The California Statewide Study of People Experiencing Homelessness (CASPEH), released in June by the University of California, San Francisco (UCSF) Benioff Homelessness and Housing Initiative, is massive in scope. Researchers gathered 3,200 survey responses and conducted 365 in-depth interviews with homeless Californians to understand who they are, what led them to live on the street, and what obstacles they face to regaining housing. Half the nation’s unsheltered population live in California, and the study contains some of the best data we have about homelessness as it is experienced today.

CASPEH presents strong evidence of a basic truth we already knew about homelessness as it has long existed across the U.S.: It is a symptom of large-scale social failures.

The ninety-six-page report shows that homelessness disproportionately impacts people who are poor, Black, brown, and living with disabilities. It is worst in areas where housing prices are highest and/or social safety nets are weakest. For individuals, precipitating events include everything from job loss to pregnancy, incarceration, and wildfires—plus, in all cases, financial or other obstacles to signing a lease. Once homeless, people face stresses and traumas that fuel spirals of worsening illness and social disconnection. Authors present expert theories that explain homelessness as a phenomenon caused by a complex interaction of individual vulnerabilities and rigidly “unfavorable” structural conditions.

While drawing a fresh, detailed, and sometimes surprising portrait of homelessness as it exists in California today, CASPEH also presents strong evidence of a basic truth we already knew about homelessness as it has long existed across the U.S.: It is a symptom of large-scale social failures.

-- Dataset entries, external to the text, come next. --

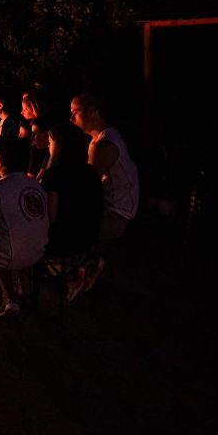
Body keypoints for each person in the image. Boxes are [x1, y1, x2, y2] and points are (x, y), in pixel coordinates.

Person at [70, 92, 139, 289]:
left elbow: (87, 188)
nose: (71, 118)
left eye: (76, 112)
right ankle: (84, 263)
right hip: (110, 207)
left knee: (65, 219)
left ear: (93, 112)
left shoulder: (105, 145)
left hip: (115, 215)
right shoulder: (98, 139)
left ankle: (81, 268)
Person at [0, 135, 49, 317]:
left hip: (7, 256)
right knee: (20, 228)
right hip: (38, 252)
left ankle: (9, 297)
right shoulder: (36, 185)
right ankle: (24, 287)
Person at [40, 122, 103, 300]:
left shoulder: (55, 174)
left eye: (51, 142)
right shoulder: (90, 171)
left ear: (60, 145)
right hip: (89, 236)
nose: (48, 145)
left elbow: (51, 217)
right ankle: (82, 265)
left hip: (64, 241)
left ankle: (67, 274)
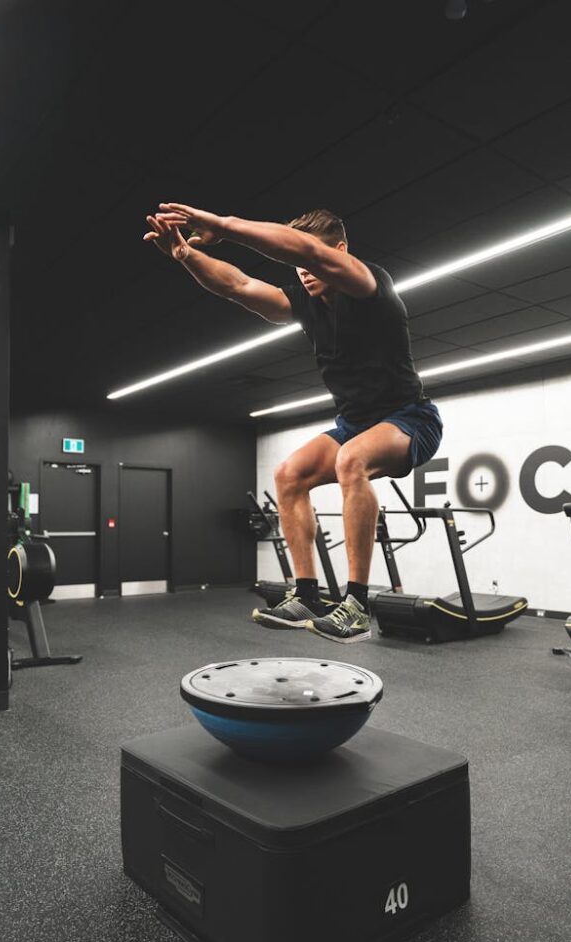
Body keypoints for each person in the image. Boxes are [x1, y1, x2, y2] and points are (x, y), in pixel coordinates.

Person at [144, 204, 443, 643]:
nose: (303, 272)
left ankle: (357, 604)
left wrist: (223, 226)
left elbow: (306, 252)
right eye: (299, 266)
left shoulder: (368, 283)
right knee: (289, 474)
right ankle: (306, 593)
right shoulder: (304, 301)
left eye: (311, 261)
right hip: (353, 423)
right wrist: (187, 255)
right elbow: (239, 284)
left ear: (339, 251)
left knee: (351, 459)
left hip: (410, 419)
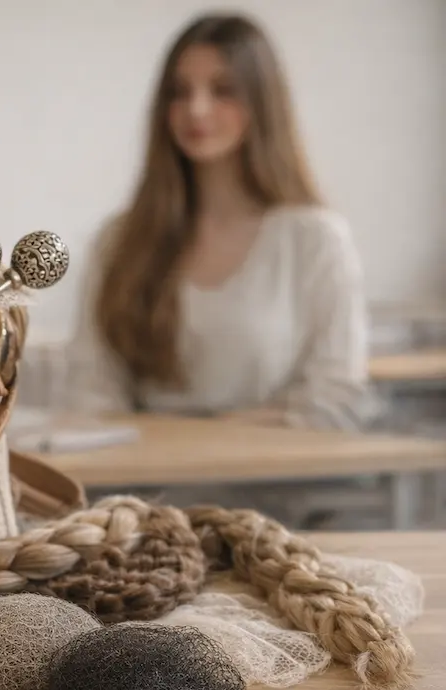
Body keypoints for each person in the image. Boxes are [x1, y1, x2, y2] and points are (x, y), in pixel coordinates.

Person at [62, 13, 378, 431]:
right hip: (146, 488)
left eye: (223, 90)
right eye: (179, 92)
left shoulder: (314, 239)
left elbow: (337, 397)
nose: (197, 109)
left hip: (278, 485)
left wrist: (213, 437)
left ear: (262, 103)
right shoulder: (118, 241)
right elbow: (92, 391)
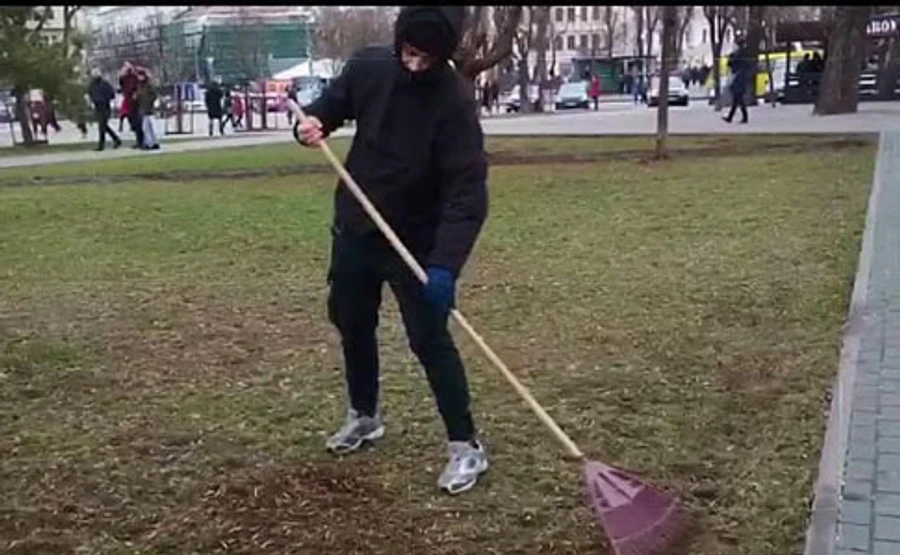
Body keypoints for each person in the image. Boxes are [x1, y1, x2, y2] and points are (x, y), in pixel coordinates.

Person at [294, 6, 490, 495]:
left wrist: (444, 266)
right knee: (352, 321)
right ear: (399, 38)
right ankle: (365, 416)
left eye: (428, 57)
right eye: (410, 52)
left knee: (429, 338)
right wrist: (313, 123)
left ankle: (465, 445)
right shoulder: (370, 67)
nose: (416, 63)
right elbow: (331, 104)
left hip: (415, 243)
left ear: (445, 54)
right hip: (357, 227)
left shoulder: (454, 101)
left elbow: (468, 193)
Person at [87, 67, 122, 151]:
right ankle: (116, 139)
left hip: (105, 107)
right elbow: (89, 94)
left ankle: (101, 145)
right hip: (97, 107)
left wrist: (105, 100)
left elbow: (112, 94)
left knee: (102, 126)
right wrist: (91, 102)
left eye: (97, 73)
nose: (95, 75)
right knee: (103, 126)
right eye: (94, 73)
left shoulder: (105, 84)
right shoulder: (92, 85)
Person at [724, 36, 750, 124]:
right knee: (737, 98)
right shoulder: (744, 52)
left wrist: (731, 57)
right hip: (741, 76)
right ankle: (731, 117)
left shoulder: (739, 53)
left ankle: (743, 117)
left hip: (739, 77)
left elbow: (731, 63)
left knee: (738, 97)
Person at [119, 62, 143, 148]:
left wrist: (136, 94)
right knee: (133, 122)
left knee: (137, 122)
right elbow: (121, 84)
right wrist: (121, 74)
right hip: (129, 101)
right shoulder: (125, 78)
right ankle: (139, 141)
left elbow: (138, 86)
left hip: (135, 102)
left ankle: (141, 141)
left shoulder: (134, 77)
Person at [136, 70, 160, 150]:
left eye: (140, 76)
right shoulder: (140, 86)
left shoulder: (148, 86)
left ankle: (150, 143)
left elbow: (153, 95)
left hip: (148, 108)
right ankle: (151, 142)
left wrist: (150, 103)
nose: (139, 77)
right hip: (144, 108)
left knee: (148, 127)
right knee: (147, 127)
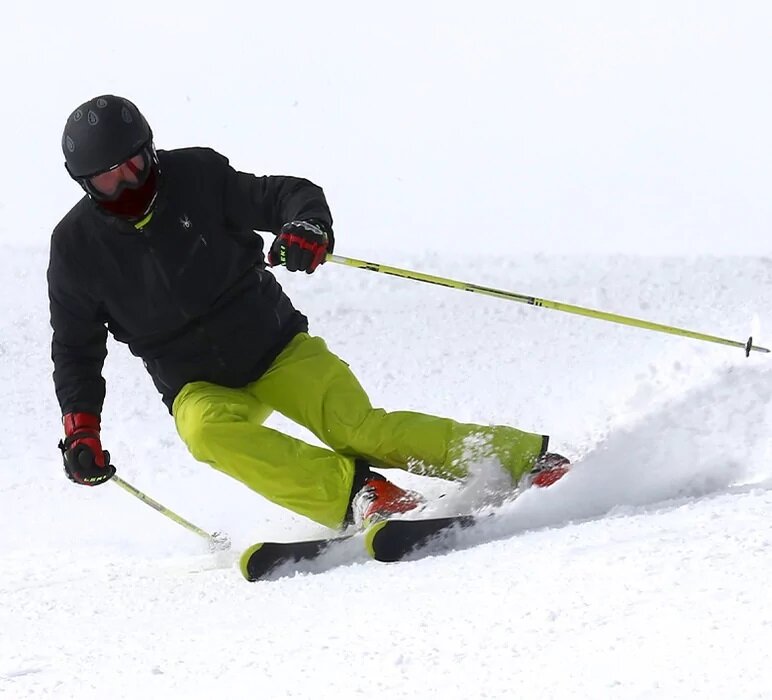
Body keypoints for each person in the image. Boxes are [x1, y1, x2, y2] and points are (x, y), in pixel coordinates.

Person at [48, 94, 570, 532]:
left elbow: (285, 195)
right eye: (107, 180)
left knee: (359, 429)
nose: (126, 186)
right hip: (196, 383)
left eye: (134, 167)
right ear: (85, 184)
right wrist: (82, 430)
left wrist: (307, 226)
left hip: (275, 347)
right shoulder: (75, 249)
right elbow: (76, 348)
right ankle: (361, 494)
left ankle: (522, 459)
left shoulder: (197, 175)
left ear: (150, 151)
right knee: (204, 433)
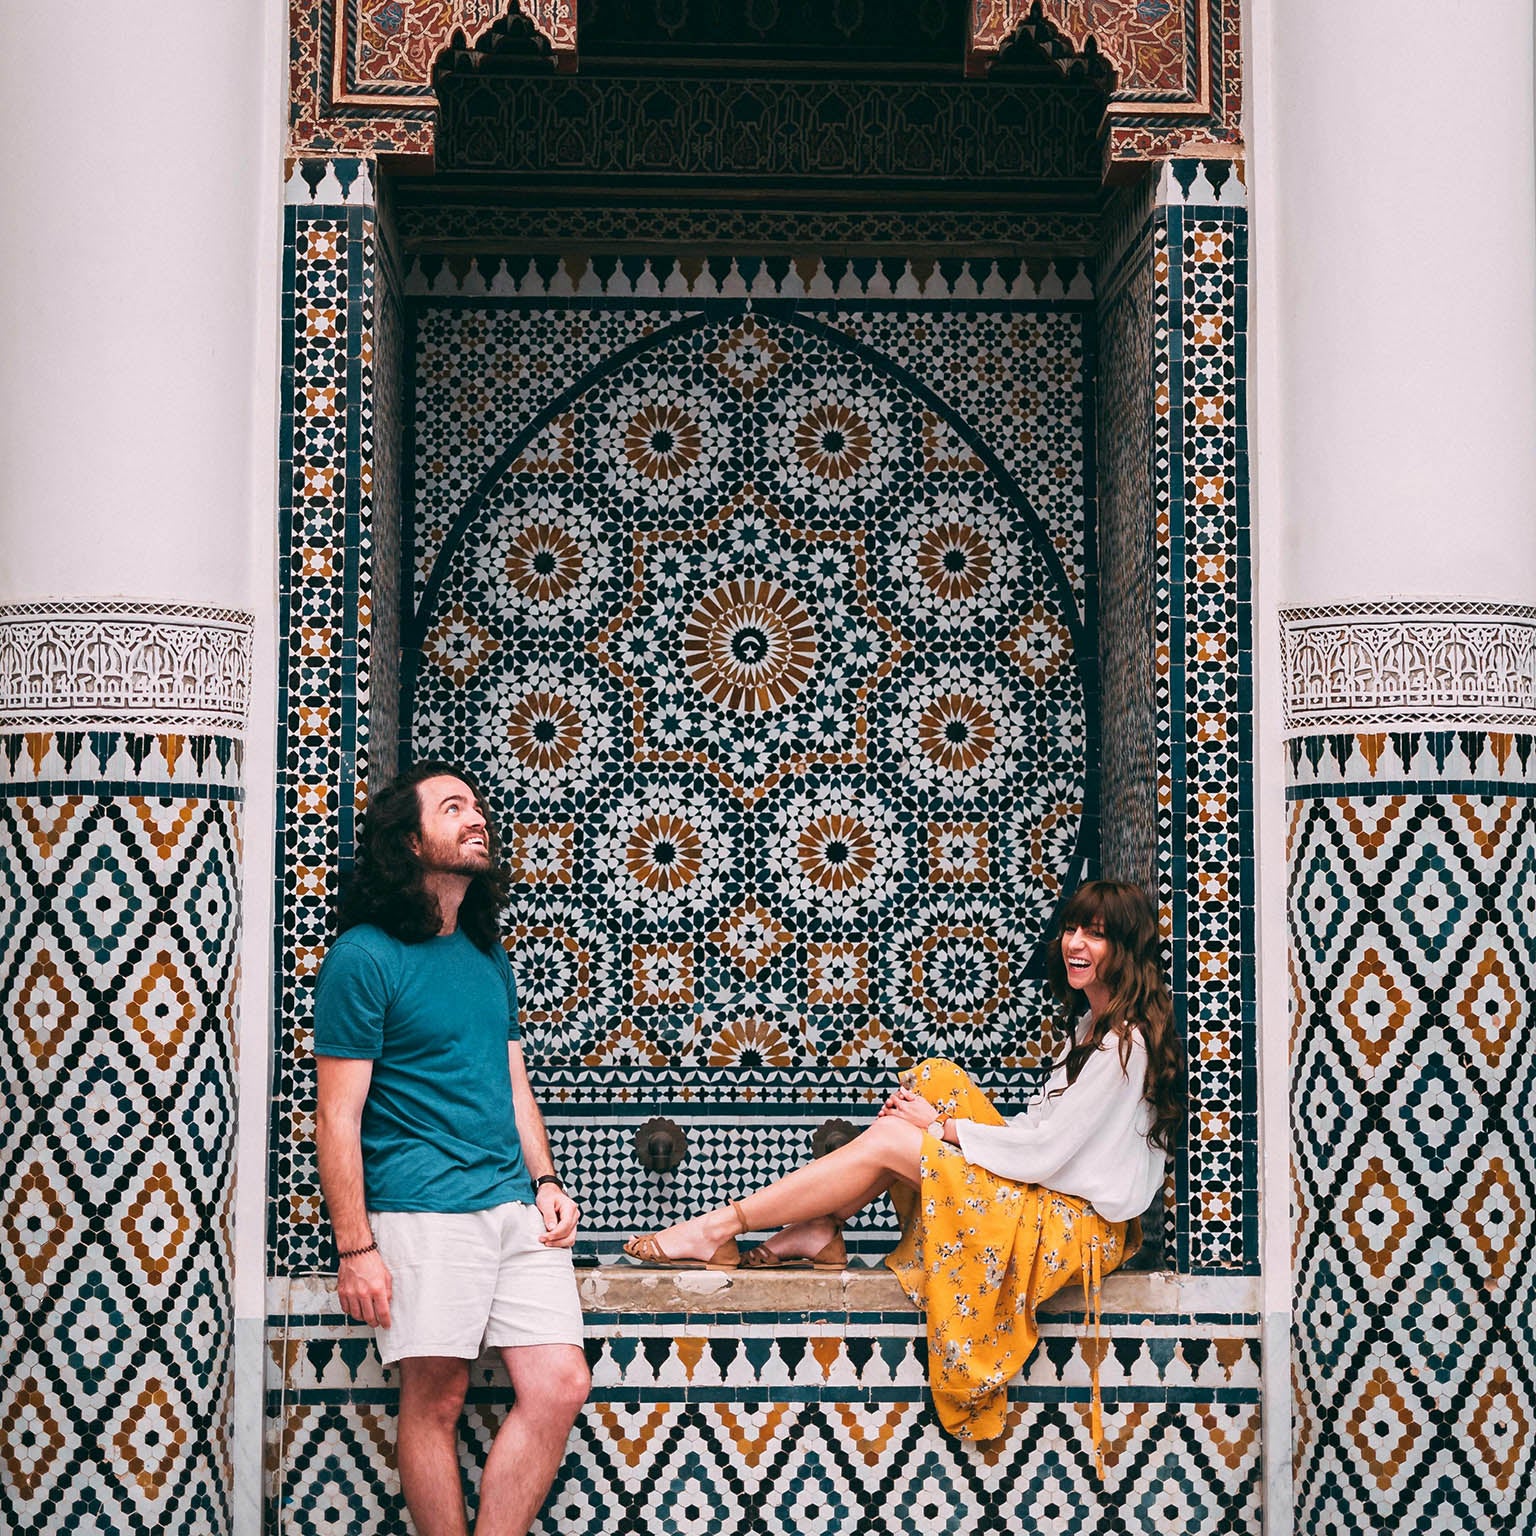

When we allow the costs of these failures to fall on those least able to pay, the impacts are devastating—and they have rippling and spiraling effects on individuals and communities.

We see the ripple effects from our vantage point as affordable housing consultants. Among those impacted are not just burnt-out social service workers, their stranded clients, and the many who can’t access services at all, but also nonprofit landlords.

A small piece of this pattern shows up in the under-resourcing of social services, including behavioral health care, in Oregon. At HDC, we see the ripple effects from our vantage point as affordable housing consultants. Among those impacted are not just burnt-out social service workers, their stranded clients, and the many who can’t access services at all, but also nonprofit landlords. When lack of access to services leads to higher levels of unmanaged mental health and drug problems among housing residents, properties fail, and entire housing operations are compromised.

Our failing system won’t heal without structural changes. At the same time, to address the immediate crisis on our streets and its ripple effects, we need to build a bigger, stronger social safety net. For insights on what policy strategies to prioritize, it’s worth looking at CASPEH’s recommendations. The first three of six: increase access to deeply affordable housing; expand targeted homeless prevention (such as financial and legal assistance in social service settings and navigation assistance at institutional exits); and provide robust behavioral health supports (including, specifically, appropriately staffing these supports in permanent supportive housing).

To address the immediate crisis on our streets and its ripple effects, we need to build a bigger, stronger social safety net.

As we continue to deliberate over, advocate for, and carry out the right strategies to address homelessness in Oregon, let’s keep sight of the root causes of homelessness and aim high. We can build on our successes, like the fact that increased investments are enabling Oregon communities to successfully transition thousands of homeless residents to permanent housing each year and preventing thousands more from being evicted. At the same time, we must loudly acknowledge the reality that encampments are filling with newly homeless families and individuals every day—and imagine what it would look like to stop the flow.

Whether we work on the forefront or the fringes of addressing homelessness, let’s also remind each other that to address a problem this massive and complex, each of us needs help seeing the parts outside our view. Lifting up the voices of marginalized communities and those disproportionately impacted by homelessness, including people of color, elderly people, and pregnant mothers, is essential. Let’s keep working together, across disciplines, cultural perspectives, and experiences, to understand the truths about homelessness and bring it to an end.